Today I’d like to talk about Trichotillomania.

My friend Sahar always called it “trickatillawhatnow,” but most people refer to it as Trich, or TTM.  Trich is a compulsive hair pulling disorder. I mention this first for two reasons. One, it’s an often misunderstood disorder, and two, it’s still considered to be a mostly unknown disorder.  When I was 20 I saw a doctor that flat out did not believe it was a thing. When I was 12 and was first afflicted by it, my doctor thought I was suffering from alopecia. Of course, I didn’t come out and tell her I was doing it.  I still didn’t know at the time.

See, it starts young.  I was in maybe second grade when I started pulling out eyebrows during Math class.   At the end of class I would have a neat little pile of hairs on my desk and wonder how they got there.  In fourth grade, it was eyelashes. In sixth grade, it was hair from my head. Each time I would observe the growing pile of hair, unsure how it came to be.

My mom took me to the aforementioned doctor, and I was instructed not to pull my hair back as my penchant for ponytails must be the root cause of the problem.  Of course it was not. I remember one day in sixth grade when I pulled my hair back and my teacher yelled at me, telling the whole class that I wasn’t supposed to wear ponytails because my hair was falling out.  

Adolescence was garbage.  But I digress…

My Fortress of Solitude as a child was the local library, so I spent some time researching what was up with me.  Then in high school, when internet access became a thing, I found the Trichotillomania Learning Center, which helped me understand what was happening.  Which also led me into the office of the doctor who knew nothing, and then off to greener pastures with a clinic that knew EXACTLY what I was talking about.  
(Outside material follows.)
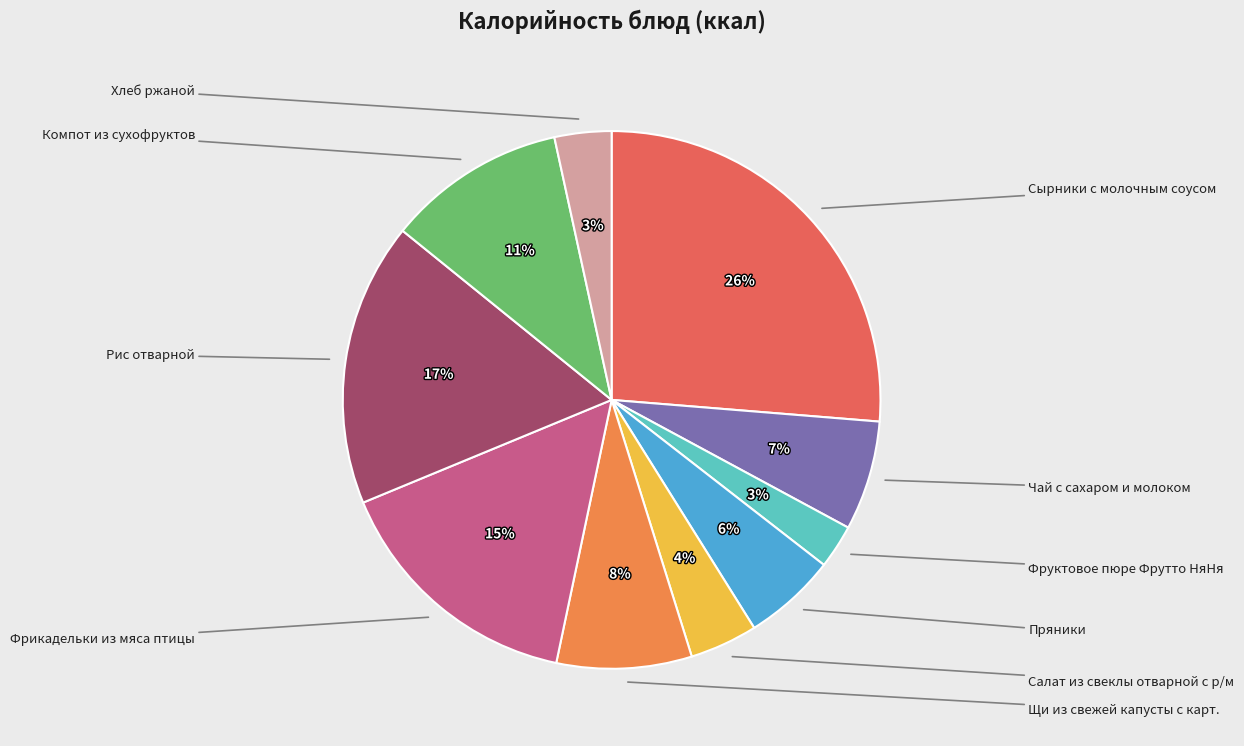

To the nearest percent, what is the average slice percentage?

10%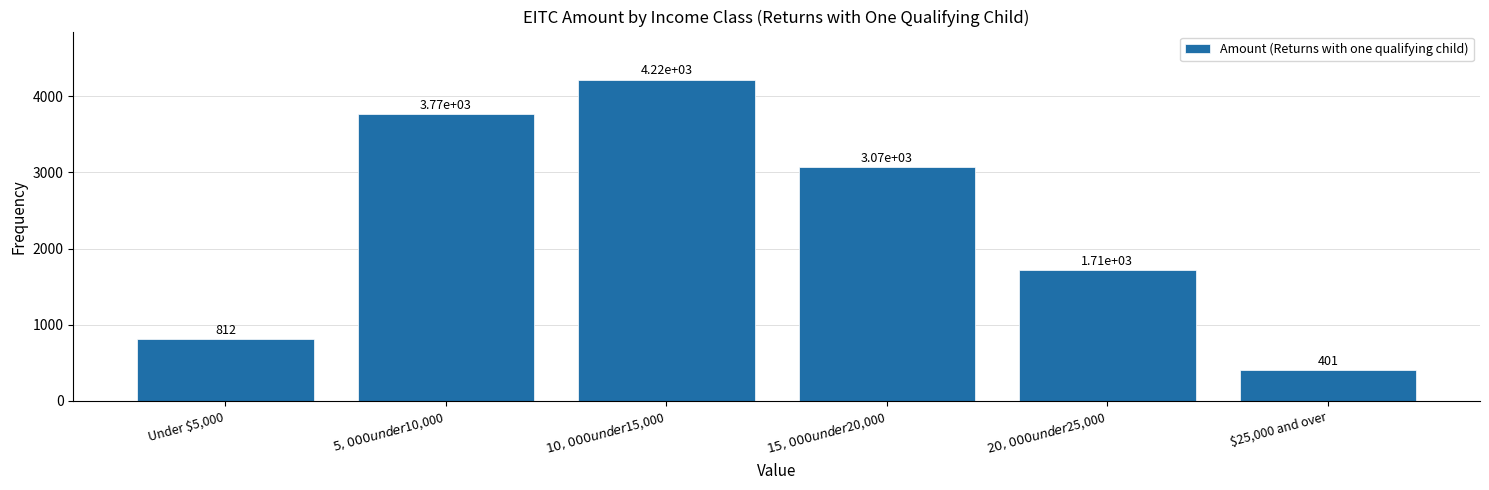

Reading right to left, extract all data points from this chart.

401.5	1714.8	3069.8	4218.5	3768.0	812.2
New doc put me on one pill (I had been on 14 at that time) and symptoms stopped almost immediately.  I am still very self-conscious about my hair, and I still pluck my eyebrows almost daily, but otherwise I leave it be, and am thrilled to never find tiny piles of hair lying around.  

In my life I have encountered many people who have had Trich.  I have had friends confide in me, I have had others who didn’t know what it was be so grateful to put a name to the weird thing they were doing. In fact, this is the rarest of my disorders, but it is the one I have identified the most with other people.  

I refuse to give into the fear of misinformation.  If you read this and you have questions about Trich, feel free to ask them.  I am an open book on my mental health, and I do that to help inform others, All I really want is to take away that fear.  Fear is what motivates us to hate, and judge what we do not understand. So if I can do my part to remove that fear, I’m doing what is needed, in my mind.  I hope that this, and future blogs on mental health, open someones eyes to the fact that we are no worse, just a little different. At least, that’s what I believe.